Accordingly, plaintiffs’ motion for a class determination and plaintiffs’ motion to compel production of certain documents are granted. Plaintiffs’ motion to amend the complaint and defendants’ motion for judgment on the pleadings are denied.

So ordered.

. Friedman v. Chesapeake & O. Ry., 261 F.Supp. 728, 734 (S.D.N.Y.1966), aff’d, 395 F.2d 663 (2d Cir. 1968), cert. denied, 393 U.S. 1016, 89 S.Ct. 619, 21 L.Ed.2d 561 (1969); Johnson v. Partrederiet Brovigtank, 202 F.Supp. 859, 867 (S.D.N.Y.1962); 3 J. Moore, Federal Practice para. 15.08 [4] (2d ed. 1974).

. See H.R.Rep.No.91-1549, 91st Cong., 1st Sess. (1969), U.S.Code Cong. & Admin.News, 1970, p. 4007; Hearings on S. 30, S. 974, S. 975, S. 976, S. 1623, S. 1624, S. 1861, S. 2022, S. 2122 and S. 2292 Before the Sub-comm. of the Senate Comm, on the Judiciary, 91st Cong., 1st Sess. (1969).

. Statement of the Attorney General of the United States, Senate Hearings, supra, at 108.

. See Rule 12(h) (2) and 5 C. Wright & A. Miller, Federal Practice and Procedure § 1367 (1969).

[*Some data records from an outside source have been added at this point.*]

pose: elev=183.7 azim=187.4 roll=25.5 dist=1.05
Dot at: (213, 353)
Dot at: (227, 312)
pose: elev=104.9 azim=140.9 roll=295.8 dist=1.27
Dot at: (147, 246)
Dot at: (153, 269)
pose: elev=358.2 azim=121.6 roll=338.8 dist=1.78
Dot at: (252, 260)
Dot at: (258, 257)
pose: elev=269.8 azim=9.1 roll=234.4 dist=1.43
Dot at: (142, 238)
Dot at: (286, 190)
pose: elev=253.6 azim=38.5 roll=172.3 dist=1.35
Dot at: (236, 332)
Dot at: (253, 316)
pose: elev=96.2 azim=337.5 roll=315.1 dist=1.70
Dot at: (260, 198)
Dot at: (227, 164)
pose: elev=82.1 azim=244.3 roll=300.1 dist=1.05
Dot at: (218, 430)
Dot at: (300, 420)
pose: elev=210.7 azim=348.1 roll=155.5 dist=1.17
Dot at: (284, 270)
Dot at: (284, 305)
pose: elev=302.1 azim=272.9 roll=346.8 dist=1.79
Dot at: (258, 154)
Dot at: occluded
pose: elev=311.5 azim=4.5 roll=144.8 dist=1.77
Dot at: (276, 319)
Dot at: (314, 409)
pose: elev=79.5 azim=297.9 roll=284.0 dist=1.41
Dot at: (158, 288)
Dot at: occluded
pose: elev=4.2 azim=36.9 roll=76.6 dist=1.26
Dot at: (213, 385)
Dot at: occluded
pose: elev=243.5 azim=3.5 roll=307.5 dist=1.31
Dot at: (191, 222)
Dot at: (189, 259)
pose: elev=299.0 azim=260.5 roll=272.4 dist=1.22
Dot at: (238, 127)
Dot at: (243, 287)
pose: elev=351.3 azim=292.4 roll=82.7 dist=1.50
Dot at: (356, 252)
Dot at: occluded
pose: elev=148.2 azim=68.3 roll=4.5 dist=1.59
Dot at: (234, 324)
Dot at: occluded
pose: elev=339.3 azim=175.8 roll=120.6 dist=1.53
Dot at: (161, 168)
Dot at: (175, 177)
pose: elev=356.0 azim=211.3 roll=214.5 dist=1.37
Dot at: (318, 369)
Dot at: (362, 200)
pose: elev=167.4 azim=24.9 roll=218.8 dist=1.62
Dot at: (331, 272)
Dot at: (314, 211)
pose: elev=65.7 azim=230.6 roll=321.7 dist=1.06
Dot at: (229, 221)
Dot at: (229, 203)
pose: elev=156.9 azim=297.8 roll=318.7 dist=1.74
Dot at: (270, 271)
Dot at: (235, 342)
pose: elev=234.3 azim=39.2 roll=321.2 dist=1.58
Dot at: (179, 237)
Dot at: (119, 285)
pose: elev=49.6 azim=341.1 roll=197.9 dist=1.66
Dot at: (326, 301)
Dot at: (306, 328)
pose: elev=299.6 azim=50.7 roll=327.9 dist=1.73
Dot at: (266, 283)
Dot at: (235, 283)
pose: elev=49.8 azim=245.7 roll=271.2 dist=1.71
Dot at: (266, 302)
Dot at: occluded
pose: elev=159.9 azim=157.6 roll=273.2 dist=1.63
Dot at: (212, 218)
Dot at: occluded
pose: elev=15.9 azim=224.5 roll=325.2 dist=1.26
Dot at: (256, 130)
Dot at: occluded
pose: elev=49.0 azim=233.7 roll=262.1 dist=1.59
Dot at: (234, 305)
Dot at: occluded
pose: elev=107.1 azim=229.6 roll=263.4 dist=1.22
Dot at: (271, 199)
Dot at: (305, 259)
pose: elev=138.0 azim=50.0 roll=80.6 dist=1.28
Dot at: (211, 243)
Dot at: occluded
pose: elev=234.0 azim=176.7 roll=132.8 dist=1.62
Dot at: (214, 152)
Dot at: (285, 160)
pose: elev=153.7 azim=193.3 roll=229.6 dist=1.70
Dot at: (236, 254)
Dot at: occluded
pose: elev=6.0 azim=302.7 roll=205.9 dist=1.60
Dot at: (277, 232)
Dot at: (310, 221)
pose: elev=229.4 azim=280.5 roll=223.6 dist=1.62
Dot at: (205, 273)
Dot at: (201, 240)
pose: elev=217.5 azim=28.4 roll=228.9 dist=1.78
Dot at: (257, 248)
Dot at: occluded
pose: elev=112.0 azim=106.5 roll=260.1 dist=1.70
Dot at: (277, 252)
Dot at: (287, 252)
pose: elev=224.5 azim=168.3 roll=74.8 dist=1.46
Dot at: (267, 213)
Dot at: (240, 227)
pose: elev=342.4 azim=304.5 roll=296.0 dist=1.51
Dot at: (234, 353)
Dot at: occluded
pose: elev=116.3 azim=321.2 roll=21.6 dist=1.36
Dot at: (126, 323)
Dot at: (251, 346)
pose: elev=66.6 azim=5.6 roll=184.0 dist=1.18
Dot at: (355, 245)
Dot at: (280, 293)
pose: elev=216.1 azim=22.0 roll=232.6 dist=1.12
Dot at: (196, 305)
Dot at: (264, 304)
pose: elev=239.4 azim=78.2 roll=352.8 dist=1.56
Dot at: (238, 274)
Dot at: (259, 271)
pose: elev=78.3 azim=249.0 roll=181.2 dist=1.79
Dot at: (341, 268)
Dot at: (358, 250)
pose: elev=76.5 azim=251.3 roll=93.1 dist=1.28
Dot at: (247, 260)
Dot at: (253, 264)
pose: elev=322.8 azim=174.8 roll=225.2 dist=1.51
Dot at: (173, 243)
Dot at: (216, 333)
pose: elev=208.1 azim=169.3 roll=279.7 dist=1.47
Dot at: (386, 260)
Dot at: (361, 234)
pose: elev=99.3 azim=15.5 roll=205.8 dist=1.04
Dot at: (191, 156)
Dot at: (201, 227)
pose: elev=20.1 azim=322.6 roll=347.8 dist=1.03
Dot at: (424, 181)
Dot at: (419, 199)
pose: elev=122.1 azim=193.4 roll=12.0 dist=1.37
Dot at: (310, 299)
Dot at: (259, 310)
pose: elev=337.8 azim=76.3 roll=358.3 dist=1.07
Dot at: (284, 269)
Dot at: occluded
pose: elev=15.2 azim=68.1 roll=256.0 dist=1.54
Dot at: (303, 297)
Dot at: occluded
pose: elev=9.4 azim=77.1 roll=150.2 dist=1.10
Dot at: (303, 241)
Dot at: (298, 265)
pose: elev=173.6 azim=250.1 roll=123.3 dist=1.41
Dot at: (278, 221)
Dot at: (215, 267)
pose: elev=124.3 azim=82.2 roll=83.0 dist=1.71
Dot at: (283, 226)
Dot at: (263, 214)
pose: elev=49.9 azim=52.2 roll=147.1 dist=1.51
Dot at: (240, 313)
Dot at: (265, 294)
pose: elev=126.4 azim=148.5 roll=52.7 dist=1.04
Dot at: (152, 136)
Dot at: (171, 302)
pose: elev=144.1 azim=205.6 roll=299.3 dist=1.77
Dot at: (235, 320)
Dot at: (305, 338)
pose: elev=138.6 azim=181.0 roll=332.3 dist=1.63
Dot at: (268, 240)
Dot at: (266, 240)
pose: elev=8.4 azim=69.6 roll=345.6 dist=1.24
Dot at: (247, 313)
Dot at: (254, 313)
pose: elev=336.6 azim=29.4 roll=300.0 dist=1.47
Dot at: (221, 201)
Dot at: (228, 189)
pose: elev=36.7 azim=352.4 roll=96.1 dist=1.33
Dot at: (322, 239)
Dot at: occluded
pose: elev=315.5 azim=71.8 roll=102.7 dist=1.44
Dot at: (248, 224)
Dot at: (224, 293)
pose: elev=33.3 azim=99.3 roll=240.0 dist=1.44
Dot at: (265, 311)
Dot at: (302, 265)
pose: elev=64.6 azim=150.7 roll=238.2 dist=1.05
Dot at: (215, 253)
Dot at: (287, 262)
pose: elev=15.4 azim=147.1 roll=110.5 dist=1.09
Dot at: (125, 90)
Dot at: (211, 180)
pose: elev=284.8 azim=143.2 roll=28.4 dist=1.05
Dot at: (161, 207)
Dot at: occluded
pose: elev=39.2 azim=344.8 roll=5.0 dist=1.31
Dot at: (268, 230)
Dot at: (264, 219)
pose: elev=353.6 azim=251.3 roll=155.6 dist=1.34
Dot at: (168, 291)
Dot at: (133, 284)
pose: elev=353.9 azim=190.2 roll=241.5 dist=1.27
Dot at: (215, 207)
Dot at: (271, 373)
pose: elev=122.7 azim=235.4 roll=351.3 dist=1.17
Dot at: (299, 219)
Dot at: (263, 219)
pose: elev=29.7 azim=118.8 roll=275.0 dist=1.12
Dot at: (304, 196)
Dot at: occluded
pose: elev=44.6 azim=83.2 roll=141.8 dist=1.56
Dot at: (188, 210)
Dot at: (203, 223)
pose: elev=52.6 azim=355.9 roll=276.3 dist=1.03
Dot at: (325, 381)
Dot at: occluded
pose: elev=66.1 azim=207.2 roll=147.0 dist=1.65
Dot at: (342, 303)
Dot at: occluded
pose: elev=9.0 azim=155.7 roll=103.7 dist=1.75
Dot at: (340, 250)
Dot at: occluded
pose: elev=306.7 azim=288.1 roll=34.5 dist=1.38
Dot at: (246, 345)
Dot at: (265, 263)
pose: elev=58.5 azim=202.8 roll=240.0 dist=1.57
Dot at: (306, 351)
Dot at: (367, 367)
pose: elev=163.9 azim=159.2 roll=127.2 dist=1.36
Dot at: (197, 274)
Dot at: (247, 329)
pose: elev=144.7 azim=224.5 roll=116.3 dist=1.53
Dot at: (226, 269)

. Kiefer-Stewart Co. v. Joseph E. Seagram & Sons, 340 U.S. 211, 71 S.Ct. 259, 95 L.Ed. 219, rehearing denied, 340 U.S. 939, 71 S.Ct. 487, 95 L.Ed. 678 (1951); United States v. Yellow Cab Co., 332 U.S. 218, 227, 67 S.Ct. 1560, 91 L.Ed. 2010 (1947); Minnesota Bearing Co. v. White Motor Corp., 470 F.2d 1323 *114(8th Cir. 1973); Nelson Radio & Supply Co. v. Motorola, Inc., 200 F.2d 911 (5th Cir. 1952), cert. denied, 345 U.S. 925, 73 S.Ct. 783, 97 L.Ed. 1356 (1953); Mt. Lebanon Motors, Inc. v. Chrysler Corp., 283 F.Supp. 453, 458 (W.D.Pa.1968); Balian Ice Cream Co. v. Arden Farms Co., 104 F.Supp. 796 (S.D. Cal.1952), aff’d, 231 F.2d 356 (9th Cir. 1955), cert. denied, 350 U.S. 991, 76 S.Ct. 545, 100 L.Ed. 856 (1956).

. Manning v. University of Notre Dame Du Lac, 484 F.2d 501, 503-504 (Temp. Emer. Ct. of App. 1973).

. Green v. Wolf Corp., 406 F.2d 291 (2d Cir. 1968), cert. denied, 395 U.S. 977, 89 S.Ct. 2131, 23 L.Ed.2d 766 (1969); Cutner v. Fried, 373 F.Supp. 4 (S.D.N.Y.1974).

. Cutner v. Fried, supra, 373 F.Supp. at 12; 3B J. Moore, Federal Practice para. 23.-45 [2] at 23-762 (2d ed. 1969).

. See Wilcox v. Commerce Bank of Kansas City, 474 F.2d 336 (10th Cir.1973); Kriger v. European Health Spa, Inc., 56 F.R.D. 104 (E.D.Wisc.1972).

. Ratner v. Chemical Bank New York Trust Co., 54 F.R.D. 412, 416 (S.D.N.Y.1972); Rule 23(b)(3).

. Ratner v. Chemical Bank New York Trust Co., supra, 54 F.R.D. at 416.

. Eisen v. Carlisle & Jacquelin, 417 U.S. 156, 178-79, 94 S.Ct. 2140, 40 L.Ed.2d 732 (1974).

. See First Nat’l City Bank v. Zammas, Docket No. 73 Civ. 3157 (S.D.N.Y.Jan. 22, 1975); Mallinckrodt Chem. Works v. Goldman, Sachs & Co., 16 Fed.Rules Serv.2d 1517 (S.D.N.Y.1973).